Your Customer's First Impression
Gee Ranasinha
Better marketing for start-ups & small businesses | Fellow of the Chartered Institute of Marketing | Adjunct marketing professor at 2 business schools | Recovering perfectionist
Businesses may never get a second chance to make a good first impression. But when - and where - does that first impression begin?
Human beings are incapable of ingesting, sorting, and rationalizing every single piece of new information presented to them. Not only because there's simply too much stuff out there for the brain to take in. But also because most of it isn’t important to us.
Over millennia we’ve evolved to become selective in what we consciously see, hear, smell, and feel. Most of us don’t notice the change in daylight when the sun comes out from behind a cloud, for example. None of us will pay attention to the 57th time it happened that morning.
Customers Don’t Think In Bullet-Points
It’s impossible to impart every single element of your business proposition, instantly, to every person you’re trying to reach. People don’t think in bullet-points because it’s harder to interpret random abstracted information. What works better is something designed to resonate with how people think and feel.
That’s why you’ll read so much about how business marketing is about "telling stories". It’s because stories are a way to encapsulate information in a way people can easily digest, remember, and recall. Brands will tell their stories in many different ways – through their packaging or their advertising, for example. The goal of the Marketer is to impart the message contained within the story to their audience.
However, what is said is not always what is understood.
When an impulse/message/idea reaches a person’s brain it is interpreted based upon a bazillion factors that may include historical, cultural, ethnic, socio-economic and age-related influences. Whether you see the interpretation as being “right” or “wrong” is ultimately irrelevant: it is how it is. It’s one of the reasons why marketing messages need to be simple in order for them to have half a chance of being understood and (hopefully) spread.
Customers Make Snap Decisions
Once people are exposed to your message, they will interpret it and digest it in their own way – not yours. Once they've made their decision, it’s very difficult to convince them otherwise.
We all make snap decisions. The way someone talks, or looks, or smells, or dresses. The packaging, the pricing, the design of the website, the way the phone is answered. The decision may be right, or it may be wrong. There may be subsequent, compelling data contradicting our initial judgement, but usually (and certainly at the beginning) we'll choose to ignore it. No-one likes to be proven wrong, do they? Our minds are made up, and that’s all there is to it.
In a very short space of time the customer has pieced-together the elements of the story and made up their minds. If the story is confusing or inconsistent, the customer becomes uncomfortable and the story is ignored. If it's seen as compelling, resonating with the customer's own moral/social/political compass and echoing their own opinions, goals or aspirations, then the story is accepted – and embraced.

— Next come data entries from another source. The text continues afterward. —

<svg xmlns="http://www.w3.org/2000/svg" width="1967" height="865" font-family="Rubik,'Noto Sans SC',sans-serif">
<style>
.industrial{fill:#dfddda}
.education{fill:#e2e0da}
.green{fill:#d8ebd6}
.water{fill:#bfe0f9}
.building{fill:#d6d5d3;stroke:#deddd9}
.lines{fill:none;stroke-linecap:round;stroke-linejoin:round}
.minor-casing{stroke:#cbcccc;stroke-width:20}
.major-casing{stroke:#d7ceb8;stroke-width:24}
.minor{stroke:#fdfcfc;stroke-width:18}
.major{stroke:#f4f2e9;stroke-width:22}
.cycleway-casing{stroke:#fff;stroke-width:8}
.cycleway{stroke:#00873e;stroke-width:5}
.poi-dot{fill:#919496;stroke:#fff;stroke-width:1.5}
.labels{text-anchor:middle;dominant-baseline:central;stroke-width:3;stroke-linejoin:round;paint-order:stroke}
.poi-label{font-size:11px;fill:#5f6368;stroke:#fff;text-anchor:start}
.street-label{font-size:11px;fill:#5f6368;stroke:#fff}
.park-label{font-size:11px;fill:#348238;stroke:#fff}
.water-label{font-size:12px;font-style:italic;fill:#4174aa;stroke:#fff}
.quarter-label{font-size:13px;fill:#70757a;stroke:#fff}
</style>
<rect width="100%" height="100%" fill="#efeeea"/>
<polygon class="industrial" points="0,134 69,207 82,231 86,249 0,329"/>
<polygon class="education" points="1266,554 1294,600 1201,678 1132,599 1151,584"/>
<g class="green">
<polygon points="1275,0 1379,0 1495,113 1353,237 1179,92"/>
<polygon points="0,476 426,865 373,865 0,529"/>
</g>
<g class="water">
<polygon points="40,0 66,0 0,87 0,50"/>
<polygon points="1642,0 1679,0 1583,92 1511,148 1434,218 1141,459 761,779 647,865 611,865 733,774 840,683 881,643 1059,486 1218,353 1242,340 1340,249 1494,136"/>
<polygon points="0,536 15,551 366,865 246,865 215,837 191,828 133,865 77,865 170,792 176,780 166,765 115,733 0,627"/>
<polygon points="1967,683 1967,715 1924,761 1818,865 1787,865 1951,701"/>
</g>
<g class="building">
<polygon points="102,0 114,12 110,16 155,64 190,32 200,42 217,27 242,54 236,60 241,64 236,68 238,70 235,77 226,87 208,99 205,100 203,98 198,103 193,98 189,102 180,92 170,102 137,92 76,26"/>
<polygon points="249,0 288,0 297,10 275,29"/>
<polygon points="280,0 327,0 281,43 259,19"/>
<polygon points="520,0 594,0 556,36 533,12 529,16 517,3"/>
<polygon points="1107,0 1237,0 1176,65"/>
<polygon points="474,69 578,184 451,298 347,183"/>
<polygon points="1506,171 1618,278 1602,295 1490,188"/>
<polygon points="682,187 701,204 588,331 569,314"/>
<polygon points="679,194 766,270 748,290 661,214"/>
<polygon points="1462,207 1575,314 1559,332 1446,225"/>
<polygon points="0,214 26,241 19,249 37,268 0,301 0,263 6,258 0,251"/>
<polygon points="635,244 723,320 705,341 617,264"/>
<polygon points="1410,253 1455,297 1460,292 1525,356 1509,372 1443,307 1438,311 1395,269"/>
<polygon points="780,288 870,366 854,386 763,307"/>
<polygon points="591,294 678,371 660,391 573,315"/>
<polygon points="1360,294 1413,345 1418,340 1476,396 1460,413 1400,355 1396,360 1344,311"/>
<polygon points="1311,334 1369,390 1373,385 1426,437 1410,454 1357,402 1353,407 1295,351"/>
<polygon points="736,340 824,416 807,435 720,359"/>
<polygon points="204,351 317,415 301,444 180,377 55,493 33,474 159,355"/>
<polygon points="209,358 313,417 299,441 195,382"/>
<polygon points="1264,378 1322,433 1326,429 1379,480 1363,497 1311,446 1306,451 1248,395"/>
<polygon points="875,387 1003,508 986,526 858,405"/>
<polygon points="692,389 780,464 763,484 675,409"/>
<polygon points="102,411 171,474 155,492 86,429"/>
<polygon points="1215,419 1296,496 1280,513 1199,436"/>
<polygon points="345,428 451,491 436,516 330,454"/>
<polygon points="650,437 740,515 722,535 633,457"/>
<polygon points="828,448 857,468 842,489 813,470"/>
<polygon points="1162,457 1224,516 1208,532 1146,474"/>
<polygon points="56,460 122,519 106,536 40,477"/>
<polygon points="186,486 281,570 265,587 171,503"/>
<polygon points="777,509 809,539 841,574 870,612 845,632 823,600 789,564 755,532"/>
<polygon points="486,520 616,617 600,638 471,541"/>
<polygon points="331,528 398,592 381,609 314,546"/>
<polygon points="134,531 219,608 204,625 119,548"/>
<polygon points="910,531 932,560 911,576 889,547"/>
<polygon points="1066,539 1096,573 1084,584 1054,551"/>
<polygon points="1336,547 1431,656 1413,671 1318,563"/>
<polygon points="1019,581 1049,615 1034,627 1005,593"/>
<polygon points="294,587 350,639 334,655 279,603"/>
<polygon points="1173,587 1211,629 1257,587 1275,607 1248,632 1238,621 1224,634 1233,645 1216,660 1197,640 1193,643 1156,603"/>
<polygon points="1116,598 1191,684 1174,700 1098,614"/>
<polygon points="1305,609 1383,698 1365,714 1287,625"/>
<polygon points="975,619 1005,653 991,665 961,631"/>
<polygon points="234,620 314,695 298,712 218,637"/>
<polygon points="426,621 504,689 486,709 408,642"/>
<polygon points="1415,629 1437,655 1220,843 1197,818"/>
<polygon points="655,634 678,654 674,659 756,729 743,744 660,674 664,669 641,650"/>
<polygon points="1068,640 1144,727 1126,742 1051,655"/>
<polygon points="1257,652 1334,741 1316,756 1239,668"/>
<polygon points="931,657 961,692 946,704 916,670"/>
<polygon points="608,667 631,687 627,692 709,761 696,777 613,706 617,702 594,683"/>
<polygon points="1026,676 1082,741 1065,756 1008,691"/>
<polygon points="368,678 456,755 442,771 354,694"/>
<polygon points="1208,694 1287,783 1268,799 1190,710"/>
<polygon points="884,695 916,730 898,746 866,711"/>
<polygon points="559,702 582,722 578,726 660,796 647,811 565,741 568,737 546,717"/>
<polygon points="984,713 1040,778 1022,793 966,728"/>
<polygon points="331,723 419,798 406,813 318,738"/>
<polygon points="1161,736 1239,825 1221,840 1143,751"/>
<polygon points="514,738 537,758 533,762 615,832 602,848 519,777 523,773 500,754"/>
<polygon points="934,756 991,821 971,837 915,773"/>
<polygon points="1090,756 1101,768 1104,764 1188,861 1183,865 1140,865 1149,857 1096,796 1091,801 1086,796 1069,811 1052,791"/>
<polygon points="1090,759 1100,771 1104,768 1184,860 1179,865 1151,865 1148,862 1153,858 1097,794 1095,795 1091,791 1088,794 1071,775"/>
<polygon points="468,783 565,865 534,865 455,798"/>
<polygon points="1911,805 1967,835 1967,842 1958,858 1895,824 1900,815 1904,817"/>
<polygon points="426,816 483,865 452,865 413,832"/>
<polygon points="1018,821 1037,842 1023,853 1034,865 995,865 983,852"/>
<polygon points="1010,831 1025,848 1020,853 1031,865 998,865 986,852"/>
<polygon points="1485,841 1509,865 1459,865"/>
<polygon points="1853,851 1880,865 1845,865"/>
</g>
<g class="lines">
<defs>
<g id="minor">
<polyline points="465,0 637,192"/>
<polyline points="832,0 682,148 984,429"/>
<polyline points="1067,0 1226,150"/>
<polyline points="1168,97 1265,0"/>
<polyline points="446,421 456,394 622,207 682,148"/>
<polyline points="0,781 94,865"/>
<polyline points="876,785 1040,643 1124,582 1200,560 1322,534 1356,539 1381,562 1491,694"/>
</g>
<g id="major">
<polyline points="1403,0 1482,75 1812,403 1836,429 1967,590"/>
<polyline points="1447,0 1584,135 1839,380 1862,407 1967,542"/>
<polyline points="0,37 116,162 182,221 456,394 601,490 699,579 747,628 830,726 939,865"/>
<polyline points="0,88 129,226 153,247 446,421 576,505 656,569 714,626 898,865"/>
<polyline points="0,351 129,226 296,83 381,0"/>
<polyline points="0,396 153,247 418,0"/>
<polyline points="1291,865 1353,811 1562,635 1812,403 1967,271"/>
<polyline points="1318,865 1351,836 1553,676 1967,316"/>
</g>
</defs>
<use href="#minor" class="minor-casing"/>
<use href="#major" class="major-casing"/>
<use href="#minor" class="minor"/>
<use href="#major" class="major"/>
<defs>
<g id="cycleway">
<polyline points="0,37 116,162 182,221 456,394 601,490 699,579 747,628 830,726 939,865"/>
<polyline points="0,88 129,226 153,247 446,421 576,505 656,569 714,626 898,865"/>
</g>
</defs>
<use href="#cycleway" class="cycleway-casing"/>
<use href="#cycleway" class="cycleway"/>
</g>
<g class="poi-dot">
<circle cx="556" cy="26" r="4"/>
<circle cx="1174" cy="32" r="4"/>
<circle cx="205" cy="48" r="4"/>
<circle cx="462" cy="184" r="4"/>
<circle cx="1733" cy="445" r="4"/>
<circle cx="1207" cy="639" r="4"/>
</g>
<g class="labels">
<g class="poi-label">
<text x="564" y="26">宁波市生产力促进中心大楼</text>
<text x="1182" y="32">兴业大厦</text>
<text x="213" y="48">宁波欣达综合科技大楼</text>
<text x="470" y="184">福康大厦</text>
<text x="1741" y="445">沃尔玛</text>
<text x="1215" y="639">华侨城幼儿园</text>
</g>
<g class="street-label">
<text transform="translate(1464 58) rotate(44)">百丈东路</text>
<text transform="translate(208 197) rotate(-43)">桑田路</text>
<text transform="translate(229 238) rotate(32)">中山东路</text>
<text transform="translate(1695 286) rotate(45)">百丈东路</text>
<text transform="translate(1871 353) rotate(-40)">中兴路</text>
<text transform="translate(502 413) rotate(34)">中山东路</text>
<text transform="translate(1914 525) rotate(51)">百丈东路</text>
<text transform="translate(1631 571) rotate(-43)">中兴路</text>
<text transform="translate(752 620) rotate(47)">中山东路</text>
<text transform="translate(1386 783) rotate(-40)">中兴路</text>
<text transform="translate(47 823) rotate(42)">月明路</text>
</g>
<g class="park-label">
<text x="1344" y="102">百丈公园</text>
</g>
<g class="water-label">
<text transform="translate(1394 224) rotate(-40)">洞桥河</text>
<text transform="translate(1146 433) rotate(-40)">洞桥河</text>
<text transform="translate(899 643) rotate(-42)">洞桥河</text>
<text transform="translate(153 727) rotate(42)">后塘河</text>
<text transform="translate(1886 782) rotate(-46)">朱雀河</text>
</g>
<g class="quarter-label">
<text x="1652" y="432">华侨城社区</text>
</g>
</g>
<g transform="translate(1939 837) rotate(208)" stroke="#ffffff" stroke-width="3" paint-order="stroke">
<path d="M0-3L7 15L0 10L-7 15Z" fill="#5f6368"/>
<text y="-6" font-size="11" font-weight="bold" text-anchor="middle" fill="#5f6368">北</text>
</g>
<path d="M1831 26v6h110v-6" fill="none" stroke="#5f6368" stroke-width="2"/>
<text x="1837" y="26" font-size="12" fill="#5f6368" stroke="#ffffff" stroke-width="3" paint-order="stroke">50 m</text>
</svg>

The First Impression Illusion
It's not that first impressions aren’t important: of course they are. My point is that we don’t know precisely when that first impression was forged in the customer’s mind. We don’t control the combination or timing of the influences ultimately leading the customer to reach their decision.
More often than not, the first time a customer interacts with your brand they’re left with no impression at all. Most people won't have noticed your advertising, your signage, your pricing, the muzak in the elevator, or the color of your necktie. At least, not the first time they interact with you.
There should be a differentiation between a prospective customer’s first contact with a brand, and their first impression of it.
“First Contact” Is Rarely “First Impression”
This is why your story not only has to be something your audience can embrace, but something consistent across every customer touchpoint. We don’t know – or control – the factors used to create the story the customer will tell herself.
You may have a cool logo, a fantastic website, trendy-looking staff uniforms, awesome customer service, and offer the lowest prices in town. But if (in the minds of your customer) your product sucks and your staff are unhelpful then your story isn’t seen as being coherent. If there’s a disconnect in their minds, they’re less likely to advance the potential interaction.
Conversely when an organization – or individual for that matter – is seen as authentic and consistent from whatever angle approached, the story being told is deemed sufficiently consistent to align itself with the greatest number of audience members.
It’s not about spending a fortune redesigning your corporate ID, updating your support desk software or putting a flashy video on your website. It’s about being mindful of every point of contact between you and your audience before, during and after the transaction.